Wednesday 29 November, 16:15-17:45, C HS 4
Women and Sound Handicraft under State Socialism in Poland  Prof. Andrea Bohlman

“Recent scholarship on sound technology has wrestled its sounds, materials, and labor out of the hands of omnipotent authors and inventors, locating instead these engineering and creative practices in collective networks. The project is illuminating: it empahasizes artists and technicians who work against traditional models of patronage, whether that of the state, a benefactor, or a corporation. A second crucial intervention has been to make clear the crucial importance of women "behind the scenes" and as performers, where their bodies are both instrumental and vulnerable. However, most of this theoretical work has been based in Western contexts, particularly those of late capitalism. This paper, instead, focuses on the People's Republic of Poland to ask comparative questions of state socialism. The case studies involve different musics: the electroacoustic avant garde, homemade bootleg recordings of popular music, and radio documentaries. What emerges is an emphasis on handicraft among the women makers of sounds: an understanding of agency and creativity that is insistently domestic and social.”

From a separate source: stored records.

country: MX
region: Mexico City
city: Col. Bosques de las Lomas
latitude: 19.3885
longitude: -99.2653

Tuesday 12 December, 16:15-17:45, C 40.154
#iranelection: Hashtag Solidarity and Women in the Transformation of Everyday Life   Prof. Negar Mottahedeh 

-> musste leider ausfallen


Wednesday 10 January, 6:15pm. C HS 5 (lecture hall 5)
Carnal Networks: Affective Counterpublics and the Activist Videos of #BlackLivesMatter     Dr. Chris Tedjasukmana

Fake news, filter bubbles, hate comments, and dataveillance – according to recent public debates and media theoretical discourses, contemporary public spheres face new and ongoing threats. But as plausible as the warnings against the new waves of outrage, online propaganda, and algorithmic distortions might appear, the subsequent call to reason remains reductive. It relies on the false dichotomy of reflection and affection, rationality and irrationality, and fails to acknowledge the complex affective entanglements in existing networked publics.With recourse to affect studies, media theories of the network (Galloway/Thacker, Bratton etc.), queerfeminist critiques of classical concepts of the public sphere (Butler, Warner etc.), and by reconsidering Arendt’s notion of sensus communis, the talk advocates a new understanding of publics and counterpublics in the context of digital media networks. Through close analyses of witness videos in the context of the antiracist network #BlackLivesMatter in the U.S. and other types of web video activism, the talk critically examines recent emergences of affective counterpublics and suggests an alternative framework beyond techno-optimist and techno-pessimist approaches.Dr. Chris Tedjasukmana is a film and media scholar and principal investigator of a research project on Video Activism Between Social Media and Social Movements (funded by the Volkswagen Foundation) at the Freie Universität Berlin. He is currently Fellow (Gast des Direktors) at the International Research Centre for Cultural Studies (IFK) in Vienna and co-editor of the German academic journal Montage AV. In 2014, his book Mechanical Vitalization: Aesthetic Experience in Cinema was published in German, and he received the Karsten Witte Award for Best Publication in Film Studies. Outside academia he is a member of the publishing collective Kitchen Politics: Queerfeminist Interventions.Organised by the Gender and Diversity Research Network and part of the 2017/18 winter semester lecture series, The Global Politics of Gender and Sexuality. Organised in cooperation with the Digital Cultures Research Lab.